Mesothelioma Pathophysiology

The mesothelium consists of a single thin layer of cells forming a cubic epithelium lining the serous cavities of the body including the peritoneumThe pericardium and pleura to form a virtual cavity. The deposition of mineral fibers in the lung may result in their penetration into the visceral pleura from where the fiber can then win the pleural surface, and thus lead to the development of malignant mesothelial plaques. The process leading to the development of peritoneal mesothelioma is not yet known. It was suggested that asbestos fibers from the lung are transported to the abdomen and associated organs via the lymphatic system. In addition, the mineral fibers can be deposited in the intestine after ingestion of sputum contaminated.

It was shown that contamination of the pleura by asbestos or other mineral fibers cause cancer. The long, thin asbestos fibers (blue asbestos, amphibole) Carcinogens are more effective than "feathery fibers" of Chrysotile (or white asbestos). In rats the development of mesothelioma was caused by intra-pleural inoculation of phosphorylated chrysotile fibers. It was suggested that in humans, transport of fibers to the pleura is critical stage in the pathogenesis of mesothelioma. This hypothesis is supported by the observed recruitment of significant numbers of macrophages and other cells immune system to localized lesions caused by asbestos fibers accumulated in the pleural and peritoneal cavities of rats. These lesions continued to attract macrophages in large numbers while the disease progresses, and cellular changes within the lesion resulting in a tumor whose morphology has all the characteristics of malignancy.
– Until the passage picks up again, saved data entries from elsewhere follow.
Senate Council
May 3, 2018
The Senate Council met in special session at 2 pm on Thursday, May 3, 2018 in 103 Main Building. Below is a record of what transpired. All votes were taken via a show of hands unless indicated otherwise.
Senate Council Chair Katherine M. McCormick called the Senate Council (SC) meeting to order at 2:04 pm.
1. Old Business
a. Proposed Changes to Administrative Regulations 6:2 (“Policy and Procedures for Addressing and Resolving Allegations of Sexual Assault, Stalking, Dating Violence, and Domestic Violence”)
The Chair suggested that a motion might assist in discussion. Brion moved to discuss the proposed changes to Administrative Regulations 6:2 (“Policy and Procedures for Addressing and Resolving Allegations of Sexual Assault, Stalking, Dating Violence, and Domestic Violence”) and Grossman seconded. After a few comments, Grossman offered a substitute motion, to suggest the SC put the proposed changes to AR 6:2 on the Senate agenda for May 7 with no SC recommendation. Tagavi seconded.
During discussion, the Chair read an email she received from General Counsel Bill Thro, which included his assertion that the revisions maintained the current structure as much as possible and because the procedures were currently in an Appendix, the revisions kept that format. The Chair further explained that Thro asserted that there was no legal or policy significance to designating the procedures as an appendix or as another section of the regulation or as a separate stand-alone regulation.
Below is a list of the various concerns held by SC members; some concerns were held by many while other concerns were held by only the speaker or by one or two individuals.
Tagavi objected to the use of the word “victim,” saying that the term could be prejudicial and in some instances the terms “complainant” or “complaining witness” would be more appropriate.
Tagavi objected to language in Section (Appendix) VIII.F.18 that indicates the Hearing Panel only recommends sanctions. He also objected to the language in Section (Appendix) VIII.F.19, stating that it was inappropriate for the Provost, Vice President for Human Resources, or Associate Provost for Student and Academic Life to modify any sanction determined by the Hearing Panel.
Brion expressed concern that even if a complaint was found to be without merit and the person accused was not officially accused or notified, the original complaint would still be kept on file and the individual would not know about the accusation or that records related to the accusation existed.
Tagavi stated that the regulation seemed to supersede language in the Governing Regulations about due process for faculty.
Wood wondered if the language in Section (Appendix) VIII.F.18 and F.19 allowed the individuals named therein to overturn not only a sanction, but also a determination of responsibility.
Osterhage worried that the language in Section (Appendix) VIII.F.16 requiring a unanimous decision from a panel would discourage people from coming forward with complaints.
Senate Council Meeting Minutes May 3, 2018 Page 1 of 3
The experimental evidence suggests that asbestos acts as a complete carcinogen in the development of mesothelioma occurring in sequential stages of initiation and promotion. The molecular mechanisms underlying malignant transformation of normal mesothelial cells in the presence of asbestos fibers remain unclear despite the demonstration of the oncogenic potential of the substance. However, processing in vitro cells of normal human mesothelial cells to malignant phenotype following exposure to asbestos fibers has not yet been achieved. Generally it is believed that asbestos fibers exert their carcinogenic effect through of direct physical interactions with cells of the mesothelium in conjunction with indirect effects interacting with inflammatory cells such as macrophages. Studies involving intrapleural or intraperitoneal inoculation of different types of asbestos fiber in rats and mice have shown that the long, thin fibers are responsible for a higher incidence of mesothelioma than short fibers and cells phagocytose and store the longest fibers more efficiently than short fibers. Similarly, incubation of Syrian hamster cells with fiberglass with the average length of 9.5μm was caused cellular changes with a speed identical to that of crocidolite. The reduction in the length of these fibers to obtain an approximate size of 2.2 μm reduced the processing capacity of a cellular factor of 10 to 20 were a further reduction to less than 1μm completely suppressed the processing capacity cellular particles of fiberglass.